2. Autonomous sensing of the insulin peptide by an olfactory G protein-coupled receptor modulates glucose metabolism

Jie Cheng, et al. Cell Metab. 2022 Feb 1;34(2):240-255.e10. doi: 10.1016/j.cmet.2021.12.022.

Along with functionally intact insulin, diabetes-associated insulin peptides are secreted by β cells. By screening the expression and functional characterization of olfactory receptors (ORs) in pancreatic islets, we identified Olfr109 as the receptor that detects insulin peptides. The engagement of one insulin peptide, insB:9-23, with Olfr109 diminished insulin secretion through Gi-cAMP signaling and promoted islet-resident macrophage proliferation through a β cell-macrophage circuit and a β-arrestin-1-mediated CCL2 pathway, as evidenced by β-arrestin-1-/- mouse models. Systemic Olfr109 deficiency or deficiency induced by Pdx1-Cre+/-Olfr109fl/fl specifically alleviated intra-islet inflammatory responses and improved glucose homeostasis in Akita- and high-fat diet (HFD)-fed mice. We further determined the binding mode between insB:9-23 and Olfr109. A pepducin-based Olfr109 antagonist improved glucose homeostasis in diabetic and obese mouse models. Collectively, we found that pancreatic β cells use Olfr109 to autonomously detect self-secreted insulin peptides, and this detection arrests insulin secretion and crosstalks with macrophages to increase intra-islet inflammation.

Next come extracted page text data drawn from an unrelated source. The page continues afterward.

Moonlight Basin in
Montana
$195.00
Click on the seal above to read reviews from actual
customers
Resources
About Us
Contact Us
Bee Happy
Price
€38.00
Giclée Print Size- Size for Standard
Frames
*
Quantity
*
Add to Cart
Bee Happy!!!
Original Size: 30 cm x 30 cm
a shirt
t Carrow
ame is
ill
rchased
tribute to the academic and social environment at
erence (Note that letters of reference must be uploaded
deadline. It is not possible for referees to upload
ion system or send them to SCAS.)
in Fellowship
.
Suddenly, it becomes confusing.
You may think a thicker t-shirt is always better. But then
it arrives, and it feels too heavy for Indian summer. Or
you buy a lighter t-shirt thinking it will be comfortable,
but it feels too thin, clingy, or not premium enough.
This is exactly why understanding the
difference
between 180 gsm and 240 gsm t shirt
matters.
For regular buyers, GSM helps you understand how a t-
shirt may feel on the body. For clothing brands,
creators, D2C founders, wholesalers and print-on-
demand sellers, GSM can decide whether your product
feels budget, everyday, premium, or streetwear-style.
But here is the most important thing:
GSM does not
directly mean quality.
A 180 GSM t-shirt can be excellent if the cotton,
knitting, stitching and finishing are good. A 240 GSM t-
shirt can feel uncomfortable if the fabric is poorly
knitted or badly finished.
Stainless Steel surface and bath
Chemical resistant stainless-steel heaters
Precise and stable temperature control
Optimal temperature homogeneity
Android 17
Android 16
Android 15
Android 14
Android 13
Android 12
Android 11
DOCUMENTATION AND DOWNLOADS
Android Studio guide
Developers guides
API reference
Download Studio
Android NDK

3. Retro-inverso D-peptides as a novel targeted immunotherapy for Type 1 diabetes

Angela Lombardi, Erlinda Concepcion, Hanxi Hou, Hanane Arib, Mihaly Mezei, Roman Osman, Yaron Tomer J Autoimmun. 2020 Dec;115:102543. doi: 10.1016/j.jaut.2020.102543. Epub 2020 Sep 17.

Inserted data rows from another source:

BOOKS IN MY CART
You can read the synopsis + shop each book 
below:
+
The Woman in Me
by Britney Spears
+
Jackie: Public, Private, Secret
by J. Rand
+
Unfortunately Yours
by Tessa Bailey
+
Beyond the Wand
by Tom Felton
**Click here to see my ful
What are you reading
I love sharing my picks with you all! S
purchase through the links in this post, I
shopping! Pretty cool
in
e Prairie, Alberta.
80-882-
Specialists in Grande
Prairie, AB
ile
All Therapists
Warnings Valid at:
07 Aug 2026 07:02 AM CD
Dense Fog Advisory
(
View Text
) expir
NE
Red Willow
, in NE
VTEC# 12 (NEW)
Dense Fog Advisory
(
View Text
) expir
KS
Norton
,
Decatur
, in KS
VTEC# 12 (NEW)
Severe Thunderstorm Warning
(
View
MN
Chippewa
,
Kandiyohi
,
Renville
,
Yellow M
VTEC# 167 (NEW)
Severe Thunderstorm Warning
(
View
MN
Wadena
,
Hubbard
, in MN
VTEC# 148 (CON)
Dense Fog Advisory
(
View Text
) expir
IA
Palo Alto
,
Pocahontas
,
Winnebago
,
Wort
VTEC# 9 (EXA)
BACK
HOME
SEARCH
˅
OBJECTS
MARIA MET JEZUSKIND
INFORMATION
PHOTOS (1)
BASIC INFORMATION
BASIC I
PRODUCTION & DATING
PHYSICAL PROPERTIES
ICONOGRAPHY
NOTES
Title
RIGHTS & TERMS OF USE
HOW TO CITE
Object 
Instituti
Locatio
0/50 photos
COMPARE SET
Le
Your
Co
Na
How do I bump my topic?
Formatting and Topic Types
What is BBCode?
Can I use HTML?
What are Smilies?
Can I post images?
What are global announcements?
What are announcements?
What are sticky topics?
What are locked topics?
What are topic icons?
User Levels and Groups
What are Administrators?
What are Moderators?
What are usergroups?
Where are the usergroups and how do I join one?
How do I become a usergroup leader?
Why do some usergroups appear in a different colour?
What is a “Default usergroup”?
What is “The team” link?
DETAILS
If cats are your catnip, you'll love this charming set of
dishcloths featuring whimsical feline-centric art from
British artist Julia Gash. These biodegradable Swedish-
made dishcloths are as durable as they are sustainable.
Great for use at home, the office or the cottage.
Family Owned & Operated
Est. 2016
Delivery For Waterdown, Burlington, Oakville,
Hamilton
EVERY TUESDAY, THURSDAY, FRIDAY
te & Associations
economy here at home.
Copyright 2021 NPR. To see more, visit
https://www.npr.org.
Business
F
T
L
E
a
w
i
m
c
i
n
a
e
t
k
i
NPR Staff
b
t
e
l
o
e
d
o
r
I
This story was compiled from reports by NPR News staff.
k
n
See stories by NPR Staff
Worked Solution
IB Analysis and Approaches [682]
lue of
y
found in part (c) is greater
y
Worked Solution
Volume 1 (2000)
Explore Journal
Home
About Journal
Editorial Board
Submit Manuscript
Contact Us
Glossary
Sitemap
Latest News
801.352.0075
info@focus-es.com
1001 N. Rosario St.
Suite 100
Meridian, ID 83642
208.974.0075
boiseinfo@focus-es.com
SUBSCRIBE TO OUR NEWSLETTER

Over the past four decades, the number of people with Type 1 Diabetes (T1D) has increased by 4% per year, making it an important public health challenge. Currently, no curative therapy exists for T1D and the only available treatment is insulin replacement. HLA-DQ8 has been shown to present antigenic islet peptides driving the activation of CD4+ T-cells in T1D patients. Specifically, the insulin peptide InsB:9-23 activates self-reactive CD4+ T-cells, causing pancreatic beta cell destruction. The aim of the current study was to identify retro-inverso-d-amino acid based peptides (RI-D-peptides) that can suppress T-cell activation by blocking the presentation of InsB:9-23 peptide within HLA-DQ8 pocket. We identified a RI-D-peptide (RI-EXT) that inhibited InsB:9-23 binding to recombinant HLA-DQ8 molecule, as well as its binding to DQ8 expressed on human B-cells. RI-EXT prevented T-cell activation in a cellular antigen presentation assay containing human DQ8 cells loaded with InsB:9-23 peptide and murine T-cells expressing a human T-cell receptor specific for the InsB:9-23-DQ8 complex. Moreover, RI-EXT blocked T-cell activation by InsB:9-23 in a humanized DQ8 mice both ex vivo and in vivo, as shown by decreased production of IL-2 and IFN-γ and reduced lymphocyte proliferation. Interestingly, RI-EXT also blocked lymphocyte activation and proliferation by InsB:9-23 in PBMCs isolated from recent onset DQ8-T1D patients. In summary, we discovered a RI-D-peptide that blocks InsB:9-23 binding to HLA-DQ8 and its presentation to T-cells in T1D. These findings set the stage for using our approach as a novel therapy for patients with T1D and potentially other autoimmune diseases.